Kirk was adamant. He said the responsibility for the debt does not stick to Trinity Commons. "It is not Trinity Commons," he said. "It is not. Trinity Commons is a separate entity."

OK, but look: This is all poshies, right? The poshies said they would do this and do that. They want us to sign contracts for three "signature bridges," one of which costs five times what we have in the budget. They keep saying they'll take care of everything in the private sector. Just sign.

Why should we trust these people? I put it to Kirk: "If I say these are the guys who are telling you they can pay for these bridges, and look at this, they can't pay the rent on that parking lot, what would you say?"

Kirk said, "I would say this would be what I would expect from the Observer and Jim Schutze, and it would not surprise me that that would be your angle on your story.

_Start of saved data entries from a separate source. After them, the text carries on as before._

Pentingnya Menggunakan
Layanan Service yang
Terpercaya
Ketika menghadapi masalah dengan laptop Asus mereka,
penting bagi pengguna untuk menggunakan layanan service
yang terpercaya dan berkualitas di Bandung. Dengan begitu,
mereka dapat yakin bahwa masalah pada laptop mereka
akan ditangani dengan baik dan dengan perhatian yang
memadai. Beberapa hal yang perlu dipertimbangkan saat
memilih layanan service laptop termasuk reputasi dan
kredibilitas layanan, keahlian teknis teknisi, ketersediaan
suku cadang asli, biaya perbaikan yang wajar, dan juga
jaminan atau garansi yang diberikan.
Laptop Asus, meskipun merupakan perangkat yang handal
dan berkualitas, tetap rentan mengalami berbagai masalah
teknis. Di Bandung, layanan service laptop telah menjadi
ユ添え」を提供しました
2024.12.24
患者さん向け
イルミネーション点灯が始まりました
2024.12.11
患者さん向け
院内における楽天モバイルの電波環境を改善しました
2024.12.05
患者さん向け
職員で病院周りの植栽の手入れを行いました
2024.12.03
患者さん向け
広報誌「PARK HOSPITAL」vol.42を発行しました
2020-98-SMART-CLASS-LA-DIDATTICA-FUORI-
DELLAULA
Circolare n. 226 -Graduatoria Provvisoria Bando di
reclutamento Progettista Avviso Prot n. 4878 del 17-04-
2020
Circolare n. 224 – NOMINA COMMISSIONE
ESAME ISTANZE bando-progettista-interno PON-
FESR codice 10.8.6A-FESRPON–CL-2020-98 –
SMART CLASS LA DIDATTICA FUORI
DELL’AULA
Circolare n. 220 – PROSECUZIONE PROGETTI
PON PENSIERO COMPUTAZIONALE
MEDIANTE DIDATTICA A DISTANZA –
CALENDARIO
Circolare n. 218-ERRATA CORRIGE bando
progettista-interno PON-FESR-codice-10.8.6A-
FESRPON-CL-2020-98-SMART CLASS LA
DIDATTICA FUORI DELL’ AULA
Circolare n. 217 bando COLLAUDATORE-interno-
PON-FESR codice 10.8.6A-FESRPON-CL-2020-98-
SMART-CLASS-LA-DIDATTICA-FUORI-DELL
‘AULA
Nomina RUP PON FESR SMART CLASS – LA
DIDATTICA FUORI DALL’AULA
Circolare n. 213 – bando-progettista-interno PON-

Seriously, I would say that's typical of Jim Schutze."

I have to be careful sometimes when I talk to Mr. Kirk not to get the big head.

Both Kirk and Reed told me that the person who did all the legal work for "Trinity Fireworks Reverse Statue of Liberty Who's Got the Ball Whatever" was board member Chris Luna. I tried to call Luna--he's the guy who had to resign from the board of the Dallas Convention and Visitors Bureau over the titty-bar thing--but, as I have found in the past, Luna, legal giant to the poshies, is not that easy to find.

The number I had didn't work. He wasn't in the book. I checked with the State Bar of Texas and found a guy named John Luna who sounded suspiciously like Chris Luna.

Lesson No. 3 for junior debt collectors: Sometimes people are tricky.

I called the number for John Luna, and an answering machine said, "This is Chris Luna..."

Lesson No. 4: ...but not that tricky.

Luna never would talk to me. We did exchange e-mails. I was concerned that Reed and Kirk had been telling me the fireworks foundation was a "501 (c)(3)," meaning the money it raised, possibly as much as a few million bucks, was tax-deductible for the donors. I found no record of it being a 501 (c)(3).

Luna told me he couldn't discuss the 501 (c)(3) issue because of "attorney/client privilege," which is just pure-D goofy. Anyway, I was supposed to be debt-collecting, not investigating.

I wound up talking to the other board member of Trinity River Festival Foundation, Craig Holcomb, who gave me the same story Kirk had--that the fireworks show and Trinity Commons were totally separate entities, legally distinct, completely different folks, and that therefore Trinity Commons has no responsibility for the debts of the fireworks show.

I asked if he and Kirk and Luna and Carol Reed, as poshies, didn't have some responsibility for seeing that this debt gets paid. And now here is where, as a debt collector, you have to really keep your ears open.

Holcomb said, "Chris Luna and Carol Reed are not associated with Trinity Commons Foundation."

That's only two people. I had asked him about all four members of the board of the fireworks show. So I asked him if he was associated with Trinity Commons.

"Yes."

I asked how.

He said, "I am an employee."

I asked what employee.

He said, "I am the executive director of Trinity Commons."

So let me see if I can sort this out: You have the Trinity Commons Foundation. They do the first show, and they run up an $80,000 debt to the city, according to what I have been told. Then they hand off the fireworks show--and the debt--to the Trinity River Festival Foundation, which they put out of business with the debt still unpaid.

Then you have this one Craig Holcomb who is a former member of the board of the defunct fireworks show. But you have this other Craig Holcomb--totally legally distinct--who is executive director of Trinity Commons. Now I'm talking to both Craig Holcombs. And neither one of them is going to pay me a nickel.

Look, I'm a total failure here. I have come up with zilch. Not a sou. Sorry. I think I've pretty much decided just to go back to writing about the money instead of trying to collect it. Next to this, being a reporter isn't that bad. Frankly, I miss the popularity.